* _Exercise prompt_
Among the entries below, one stretch runs from the line that contains "index pip: (374, 448)" through the line that contains "index tip: (557, 125)". Repeat that stretch exactly, ends included, and only that.

* _Given data_

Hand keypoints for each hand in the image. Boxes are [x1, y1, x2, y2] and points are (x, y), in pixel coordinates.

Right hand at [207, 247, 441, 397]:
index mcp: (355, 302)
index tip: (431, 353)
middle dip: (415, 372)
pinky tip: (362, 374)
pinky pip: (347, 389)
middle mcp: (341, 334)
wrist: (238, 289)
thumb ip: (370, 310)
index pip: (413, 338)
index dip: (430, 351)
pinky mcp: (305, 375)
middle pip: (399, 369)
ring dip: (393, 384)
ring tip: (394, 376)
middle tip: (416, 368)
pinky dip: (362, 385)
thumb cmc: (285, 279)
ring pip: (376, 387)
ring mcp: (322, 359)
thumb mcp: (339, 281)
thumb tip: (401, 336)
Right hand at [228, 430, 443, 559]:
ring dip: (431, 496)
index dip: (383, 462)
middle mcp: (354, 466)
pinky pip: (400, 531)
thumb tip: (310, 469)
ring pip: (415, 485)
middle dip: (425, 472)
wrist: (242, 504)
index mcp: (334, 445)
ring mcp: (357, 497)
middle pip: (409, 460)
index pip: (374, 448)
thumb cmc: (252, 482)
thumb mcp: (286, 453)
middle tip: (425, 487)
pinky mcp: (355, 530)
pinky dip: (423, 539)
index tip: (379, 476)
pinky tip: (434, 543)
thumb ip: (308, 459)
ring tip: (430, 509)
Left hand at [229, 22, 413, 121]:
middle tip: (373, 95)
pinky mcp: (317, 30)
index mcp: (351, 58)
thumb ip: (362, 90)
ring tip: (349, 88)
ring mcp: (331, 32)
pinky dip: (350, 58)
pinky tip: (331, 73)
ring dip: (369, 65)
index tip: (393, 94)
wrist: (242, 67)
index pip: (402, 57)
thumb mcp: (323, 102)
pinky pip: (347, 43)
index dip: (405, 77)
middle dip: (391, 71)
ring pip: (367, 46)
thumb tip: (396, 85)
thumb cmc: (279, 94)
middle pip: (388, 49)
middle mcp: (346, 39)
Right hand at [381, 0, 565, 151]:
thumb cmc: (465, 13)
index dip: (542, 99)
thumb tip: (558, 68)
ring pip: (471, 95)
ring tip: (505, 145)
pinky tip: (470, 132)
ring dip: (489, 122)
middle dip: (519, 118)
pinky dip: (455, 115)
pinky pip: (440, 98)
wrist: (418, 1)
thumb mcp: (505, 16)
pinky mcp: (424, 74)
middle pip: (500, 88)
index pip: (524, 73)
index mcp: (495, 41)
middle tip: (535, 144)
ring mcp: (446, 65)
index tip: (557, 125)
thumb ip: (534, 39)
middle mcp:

* _Exercise answer_
index pip: (374, 448)
thumb cmc: (252, 482)
thumb mcp: (286, 453)
middle tip: (425, 487)
pinky mcp: (355, 530)
pinky dip: (423, 539)
index tip: (379, 476)
pinky tip: (434, 543)
thumb ip: (308, 459)
ring tip: (430, 509)
Left hand at [229, 22, 413, 121]:
middle tip: (373, 95)
pinky mcp: (317, 30)
index mcp: (351, 58)
thumb ip: (362, 90)
ring tip: (349, 88)
ring mcp: (331, 32)
pinky dip: (350, 58)
pinky tip: (331, 73)
ring dip: (369, 65)
index tip: (393, 94)
wrist: (242, 67)
index pip: (402, 57)
thumb mcp: (323, 102)
pinky pip: (347, 43)
index dip: (405, 77)
middle dip: (391, 71)
ring pip: (367, 46)
thumb tip: (396, 85)
thumb cmc: (279, 94)
middle pip: (388, 49)
middle mcp: (346, 39)
Right hand at [381, 0, 565, 151]:
thumb cmc: (465, 13)
index dip: (542, 99)
thumb tip: (558, 68)
ring pip: (471, 95)
ring tip: (505, 145)
pinky tip: (470, 132)
ring dip: (489, 122)
middle dip: (519, 118)
pinky dip: (455, 115)
pinky pip: (440, 98)
wrist: (418, 1)
thumb mcp: (505, 16)
pinky mcp: (424, 74)
middle pip: (500, 88)
index pip: (524, 73)
index mcp: (495, 41)
middle tip: (535, 144)
ring mcp: (446, 65)
index tip: (557, 125)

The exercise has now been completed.